Copy the records below, swapping each occurrence of "letáky" for "katalogy" and leaving everything else unchanged.

**SUPPLIED ENTRIES**.
________________________________________

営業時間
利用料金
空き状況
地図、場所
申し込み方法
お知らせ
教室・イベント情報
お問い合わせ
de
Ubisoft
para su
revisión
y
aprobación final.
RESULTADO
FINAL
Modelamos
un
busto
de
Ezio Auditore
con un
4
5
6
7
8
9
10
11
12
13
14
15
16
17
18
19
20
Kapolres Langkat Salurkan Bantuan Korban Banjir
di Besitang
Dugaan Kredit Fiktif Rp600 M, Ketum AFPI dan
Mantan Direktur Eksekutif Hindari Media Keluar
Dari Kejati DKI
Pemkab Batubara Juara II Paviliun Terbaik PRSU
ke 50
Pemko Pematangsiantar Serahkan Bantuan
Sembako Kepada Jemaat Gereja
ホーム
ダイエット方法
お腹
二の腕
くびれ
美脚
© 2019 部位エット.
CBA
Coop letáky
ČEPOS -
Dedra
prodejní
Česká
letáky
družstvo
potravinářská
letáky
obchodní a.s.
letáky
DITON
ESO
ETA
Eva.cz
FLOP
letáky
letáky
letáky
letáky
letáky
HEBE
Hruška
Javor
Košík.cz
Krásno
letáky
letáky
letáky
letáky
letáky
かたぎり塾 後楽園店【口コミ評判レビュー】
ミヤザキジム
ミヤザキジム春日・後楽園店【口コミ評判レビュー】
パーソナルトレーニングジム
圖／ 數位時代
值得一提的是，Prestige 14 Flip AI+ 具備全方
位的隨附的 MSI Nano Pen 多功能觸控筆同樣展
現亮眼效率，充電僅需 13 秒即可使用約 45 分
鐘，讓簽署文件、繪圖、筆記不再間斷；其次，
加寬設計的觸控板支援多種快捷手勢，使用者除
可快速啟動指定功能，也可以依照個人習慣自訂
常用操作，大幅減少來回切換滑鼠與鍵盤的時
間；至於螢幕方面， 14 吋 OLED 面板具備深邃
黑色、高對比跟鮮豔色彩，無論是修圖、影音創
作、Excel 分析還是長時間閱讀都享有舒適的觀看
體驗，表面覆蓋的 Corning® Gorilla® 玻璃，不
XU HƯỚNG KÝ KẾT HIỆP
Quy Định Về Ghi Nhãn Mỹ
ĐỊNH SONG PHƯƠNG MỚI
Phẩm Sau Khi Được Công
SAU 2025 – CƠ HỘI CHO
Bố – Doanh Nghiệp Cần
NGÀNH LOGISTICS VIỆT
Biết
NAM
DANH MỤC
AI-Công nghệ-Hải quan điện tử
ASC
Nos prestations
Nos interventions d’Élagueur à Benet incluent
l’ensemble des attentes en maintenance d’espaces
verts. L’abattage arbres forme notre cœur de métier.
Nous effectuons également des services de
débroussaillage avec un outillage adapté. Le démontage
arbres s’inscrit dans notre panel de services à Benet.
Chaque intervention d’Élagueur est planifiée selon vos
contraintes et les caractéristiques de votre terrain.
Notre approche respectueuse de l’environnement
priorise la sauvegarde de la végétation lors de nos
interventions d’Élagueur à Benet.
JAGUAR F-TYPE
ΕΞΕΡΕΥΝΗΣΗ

________________________________________

**EXERCISE SOLUTION**.
営業時間
利用料金
空き状況
地図、場所
申し込み方法
お知らせ
教室・イベント情報
お問い合わせ
de
Ubisoft
para su
revisión
y
aprobación final.
RESULTADO
FINAL
Modelamos
un
busto
de
Ezio Auditore
con un
4
5
6
7
8
9
10
11
12
13
14
15
16
17
18
19
20
Kapolres Langkat Salurkan Bantuan Korban Banjir
di Besitang
Dugaan Kredit Fiktif Rp600 M, Ketum AFPI dan
Mantan Direktur Eksekutif Hindari Media Keluar
Dari Kejati DKI
Pemkab Batubara Juara II Paviliun Terbaik PRSU
ke 50
Pemko Pematangsiantar Serahkan Bantuan
Sembako Kepada Jemaat Gereja
ホーム
ダイエット方法
お腹
二の腕
くびれ
美脚
© 2019 部位エット.
CBA
Coop katalogy
ČEPOS -
Dedra
prodejní
Česká
katalogy
družstvo
potravinářská
katalogy
obchodní a.s.
katalogy
DITON
ESO
ETA
Eva.cz
FLOP
katalogy
katalogy
katalogy
katalogy
katalogy
HEBE
Hruška
Javor
Košík.cz
Krásno
katalogy
katalogy
katalogy
katalogy
katalogy
かたぎり塾 後楽園店【口コミ評判レビュー】
ミヤザキジム
ミヤザキジム春日・後楽園店【口コミ評判レビュー】
パーソナルトレーニングジム
圖／ 數位時代
值得一提的是，Prestige 14 Flip AI+ 具備全方
位的隨附的 MSI Nano Pen 多功能觸控筆同樣展
現亮眼效率，充電僅需 13 秒即可使用約 45 分
鐘，讓簽署文件、繪圖、筆記不再間斷；其次，
加寬設計的觸控板支援多種快捷手勢，使用者除
可快速啟動指定功能，也可以依照個人習慣自訂
常用操作，大幅減少來回切換滑鼠與鍵盤的時
間；至於螢幕方面， 14 吋 OLED 面板具備深邃
黑色、高對比跟鮮豔色彩，無論是修圖、影音創
作、Excel 分析還是長時間閱讀都享有舒適的觀看
體驗，表面覆蓋的 Corning® Gorilla® 玻璃，不
XU HƯỚNG KÝ KẾT HIỆP
Quy Định Về Ghi Nhãn Mỹ
ĐỊNH SONG PHƯƠNG MỚI
Phẩm Sau Khi Được Công
SAU 2025 – CƠ HỘI CHO
Bố – Doanh Nghiệp Cần
NGÀNH LOGISTICS VIỆT
Biết
NAM
DANH MỤC
AI-Công nghệ-Hải quan điện tử
ASC
Nos prestations
Nos interventions d’Élagueur à Benet incluent
l’ensemble des attentes en maintenance d’espaces
verts. L’abattage arbres forme notre cœur de métier.
Nous effectuons également des services de
débroussaillage avec un outillage adapté. Le démontage
arbres s’inscrit dans notre panel de services à Benet.
Chaque intervention d’Élagueur est planifiée selon vos
contraintes et les caractéristiques de votre terrain.
Notre approche respectueuse de l’environnement
priorise la sauvegarde de la végétation lors de nos
interventions d’Élagueur à Benet.
JAGUAR F-TYPE
ΕΞΕΡΕΥΝΗΣΗ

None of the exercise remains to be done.